▶ [Images with keypoint coordinates]:
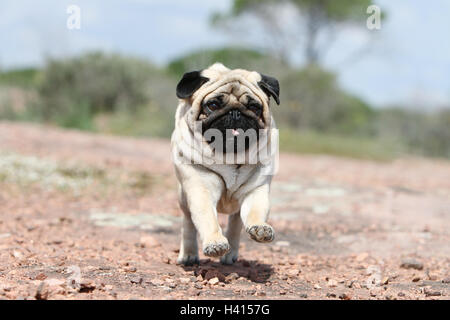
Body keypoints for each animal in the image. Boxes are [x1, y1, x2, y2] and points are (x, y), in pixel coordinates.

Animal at [171, 62, 280, 264]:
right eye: (213, 105)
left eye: (254, 107)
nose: (235, 112)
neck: (230, 156)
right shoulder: (201, 190)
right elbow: (207, 218)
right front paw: (215, 243)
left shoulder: (256, 191)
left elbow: (255, 212)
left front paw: (260, 228)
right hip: (183, 197)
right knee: (188, 223)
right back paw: (189, 254)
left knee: (235, 223)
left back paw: (230, 255)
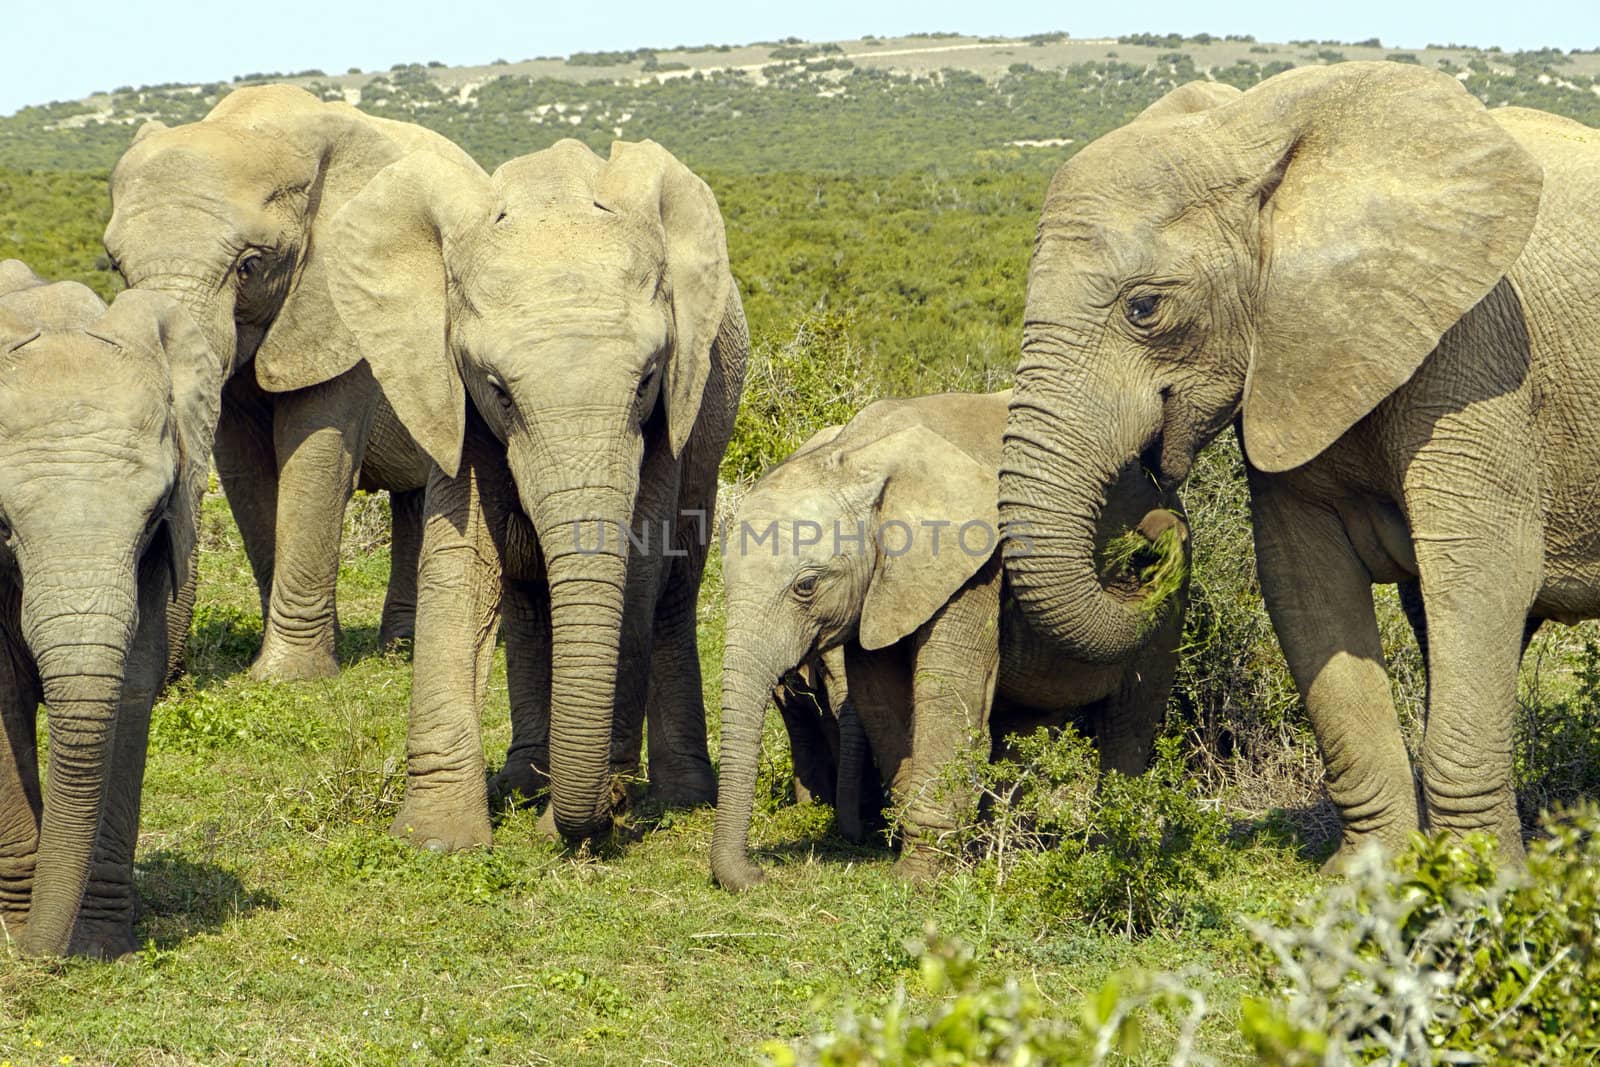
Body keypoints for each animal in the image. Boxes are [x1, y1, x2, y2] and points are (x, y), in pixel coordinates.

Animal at [0, 260, 219, 959]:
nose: (38, 958)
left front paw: (96, 944)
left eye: (152, 516)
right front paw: (16, 928)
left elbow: (130, 687)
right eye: (4, 523)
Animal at [100, 87, 483, 681]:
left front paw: (290, 676)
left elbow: (316, 459)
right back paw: (398, 647)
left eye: (248, 266)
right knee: (413, 496)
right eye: (116, 267)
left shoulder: (341, 302)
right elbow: (248, 472)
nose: (172, 679)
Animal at [321, 137, 752, 844]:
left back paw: (677, 796)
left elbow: (638, 568)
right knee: (527, 600)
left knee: (674, 588)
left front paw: (591, 811)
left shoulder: (671, 410)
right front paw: (436, 841)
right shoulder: (452, 396)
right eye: (499, 389)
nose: (590, 817)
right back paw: (525, 781)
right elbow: (463, 566)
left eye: (646, 380)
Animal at [713, 388, 1190, 889]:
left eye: (805, 586)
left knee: (1130, 721)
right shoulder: (882, 587)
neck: (859, 457)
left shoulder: (976, 563)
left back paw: (1106, 854)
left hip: (1168, 612)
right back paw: (1002, 848)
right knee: (1025, 724)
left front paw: (916, 878)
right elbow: (880, 696)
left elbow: (947, 690)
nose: (760, 875)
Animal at [998, 60, 1600, 870]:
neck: (1253, 136)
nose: (1158, 528)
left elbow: (1484, 569)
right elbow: (1304, 580)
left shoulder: (1478, 351)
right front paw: (1368, 877)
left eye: (1144, 308)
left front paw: (1477, 878)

▶ [GOAL OF THE EXERCISE]:
The answer is the line with "right eye: (499, 389)" plus every line after it to the last line of the entries above, copied exactly and with no other lines.

▶ [RESPONSE AREA]:
right eye: (499, 389)
nose: (590, 817)
right back paw: (525, 781)
right elbow: (463, 566)
left eye: (646, 380)
Animal at [713, 388, 1190, 889]:
left eye: (805, 586)
left knee: (1130, 721)
right shoulder: (882, 587)
neck: (859, 457)
left shoulder: (976, 563)
left back paw: (1106, 854)
left hip: (1168, 612)
right back paw: (1002, 848)
right knee: (1025, 724)
left front paw: (916, 878)
right elbow: (880, 696)
left elbow: (947, 690)
nose: (760, 875)
Animal at [998, 60, 1600, 870]:
neck: (1253, 136)
nose: (1158, 528)
left elbow: (1484, 569)
right elbow: (1304, 580)
left shoulder: (1478, 351)
right front paw: (1368, 877)
left eye: (1144, 308)
left front paw: (1477, 878)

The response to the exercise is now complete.